**DIRECTIONS FOR THIS TASK:** Return the text below on Mesos slave constraints and Docker container snafus, reproducing it word for word from beginning to end.

Mesos Slave Constraints

When scheduling a task on aurora with Production=True, the 0.7-incubating scheduler will set a default constraint preventing more than one instance of the task on the same rack.

"rack":{"limit":1}

When the task has Production=False or lacks the Production directive, the scheduler sets a default constraint to only allow one instance of the task per host.

"host":{"limit":1}

If rack and host attributes aren't set on the mesos slaves, the tasks won't meet their constraints, and won't run. This behavior can be disabled by starting the aurora scheduler with -enable_legacy_constraints=false. You can also start mesos-slave with something like:

--attributes="host:slave-hostname-fqdn;rack:rack-1"

NOTE: When you change slave attributes, no running tasks can be resumed. As a result, the current slave state is totally invalid.

The mesos-slave will simply refuse to start with an invalid state. Clearing it requires this where $MESOS_SLAVE_WORKDIR is the -work_dir argument to mesos-slave:

 rm -rf ${MESOS_SLAVE_WORKDIR}/slave/meta/slaves/latest

Docker Container Snafus

When running a docker container, you must ensure that all of the dependent library for the thermos_executor.pex are present in the docker container itself. The thermos_executor runs in the container not the mesos slaves environment.

If you run Debian docker containers on Centos hosts, you will likely need to build a thermos_executor.pex for the in the Debian docker container in addition to the Centos host. You will also need a wrapper that can decide if it is a docker container and run the correct thermos_executor.pex. I wrote a simple bash script that decides if the thermos_executor.pex is a docker container or the host system and ran the correct one. Nothing complicated but effective. The good news is I saw plans are coming to move away from the libmesos.so and to pesos, this will eliminate the pain associated with this.

[Stored data]
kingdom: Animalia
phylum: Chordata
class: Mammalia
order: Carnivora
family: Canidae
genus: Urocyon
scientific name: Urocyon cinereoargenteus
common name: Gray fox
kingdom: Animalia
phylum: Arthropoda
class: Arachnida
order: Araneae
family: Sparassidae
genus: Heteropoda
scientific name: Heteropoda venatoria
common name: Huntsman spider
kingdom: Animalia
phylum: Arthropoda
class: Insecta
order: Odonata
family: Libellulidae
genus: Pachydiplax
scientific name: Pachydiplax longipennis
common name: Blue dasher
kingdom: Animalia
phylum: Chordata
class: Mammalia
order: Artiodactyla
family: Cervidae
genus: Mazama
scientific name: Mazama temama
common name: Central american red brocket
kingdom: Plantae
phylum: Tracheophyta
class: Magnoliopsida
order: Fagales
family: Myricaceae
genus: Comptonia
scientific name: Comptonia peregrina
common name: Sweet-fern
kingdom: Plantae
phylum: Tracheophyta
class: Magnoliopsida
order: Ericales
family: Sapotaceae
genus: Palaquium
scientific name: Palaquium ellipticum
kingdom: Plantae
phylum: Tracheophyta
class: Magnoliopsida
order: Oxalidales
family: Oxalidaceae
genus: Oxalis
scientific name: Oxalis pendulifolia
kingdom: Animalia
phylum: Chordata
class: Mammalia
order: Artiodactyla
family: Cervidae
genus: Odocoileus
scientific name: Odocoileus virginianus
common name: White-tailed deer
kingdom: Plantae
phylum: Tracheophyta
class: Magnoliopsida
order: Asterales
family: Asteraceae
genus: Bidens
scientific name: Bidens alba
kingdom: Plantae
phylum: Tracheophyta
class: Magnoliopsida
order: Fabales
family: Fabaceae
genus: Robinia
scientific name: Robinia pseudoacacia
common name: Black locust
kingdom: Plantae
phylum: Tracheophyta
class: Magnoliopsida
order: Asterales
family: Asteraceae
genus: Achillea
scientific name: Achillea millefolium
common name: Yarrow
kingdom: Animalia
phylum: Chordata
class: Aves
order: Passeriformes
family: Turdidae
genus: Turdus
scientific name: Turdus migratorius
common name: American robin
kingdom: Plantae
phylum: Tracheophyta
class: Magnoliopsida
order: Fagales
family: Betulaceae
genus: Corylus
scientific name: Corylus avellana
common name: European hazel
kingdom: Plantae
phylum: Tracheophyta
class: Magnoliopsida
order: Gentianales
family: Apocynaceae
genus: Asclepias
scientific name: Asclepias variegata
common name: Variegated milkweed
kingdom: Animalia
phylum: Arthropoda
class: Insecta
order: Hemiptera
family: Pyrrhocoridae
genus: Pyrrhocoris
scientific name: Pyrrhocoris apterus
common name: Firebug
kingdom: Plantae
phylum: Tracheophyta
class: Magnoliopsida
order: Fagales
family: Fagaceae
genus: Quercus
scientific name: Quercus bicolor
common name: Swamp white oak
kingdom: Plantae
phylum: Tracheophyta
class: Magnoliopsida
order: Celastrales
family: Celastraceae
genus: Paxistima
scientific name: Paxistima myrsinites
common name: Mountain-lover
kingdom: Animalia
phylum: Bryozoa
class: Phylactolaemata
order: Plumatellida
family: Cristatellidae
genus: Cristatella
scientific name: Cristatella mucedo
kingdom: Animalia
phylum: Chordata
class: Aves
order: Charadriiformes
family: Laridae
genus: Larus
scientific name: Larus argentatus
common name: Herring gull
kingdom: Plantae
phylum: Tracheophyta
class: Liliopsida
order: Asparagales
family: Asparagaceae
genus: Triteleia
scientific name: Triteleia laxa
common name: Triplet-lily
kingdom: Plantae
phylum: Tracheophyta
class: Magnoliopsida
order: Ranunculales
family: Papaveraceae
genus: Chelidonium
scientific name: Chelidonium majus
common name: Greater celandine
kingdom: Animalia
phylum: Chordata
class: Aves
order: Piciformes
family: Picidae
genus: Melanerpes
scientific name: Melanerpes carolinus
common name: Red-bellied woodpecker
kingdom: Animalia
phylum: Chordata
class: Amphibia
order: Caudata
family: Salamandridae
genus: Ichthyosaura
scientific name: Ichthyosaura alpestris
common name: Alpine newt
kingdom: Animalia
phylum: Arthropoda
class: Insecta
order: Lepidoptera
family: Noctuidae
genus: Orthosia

**TASK RESULT:**
Mesos Slave Constraints

When scheduling a task on aurora with Production=True, the 0.7-incubating scheduler will set a default constraint preventing more than one instance of the task on the same rack.

"rack":{"limit":1}

When the task has Production=False or lacks the Production directive, the scheduler sets a default constraint to only allow one instance of the task per host.

"host":{"limit":1}

If rack and host attributes aren't set on the mesos slaves, the tasks won't meet their constraints, and won't run. This behavior can be disabled by starting the aurora scheduler with -enable_legacy_constraints=false. You can also start mesos-slave with something like:

--attributes="host:slave-hostname-fqdn;rack:rack-1"

NOTE: When you change slave attributes, no running tasks can be resumed. As a result, the current slave state is totally invalid.

The mesos-slave will simply refuse to start with an invalid state. Clearing it requires this where $MESOS_SLAVE_WORKDIR is the -work_dir argument to mesos-slave:

 rm -rf ${MESOS_SLAVE_WORKDIR}/slave/meta/slaves/latest

Docker Container Snafus

When running a docker container, you must ensure that all of the dependent library for the thermos_executor.pex are present in the docker container itself. The thermos_executor runs in the container not the mesos slaves environment.

If you run Debian docker containers on Centos hosts, you will likely need to build a thermos_executor.pex for the in the Debian docker container in addition to the Centos host. You will also need a wrapper that can decide if it is a docker container and run the correct thermos_executor.pex. I wrote a simple bash script that decides if the thermos_executor.pex is a docker container or the host system and ran the correct one. Nothing complicated but effective. The good news is I saw plans are coming to move away from the libmesos.so and to pesos, this will eliminate the pain associated with this.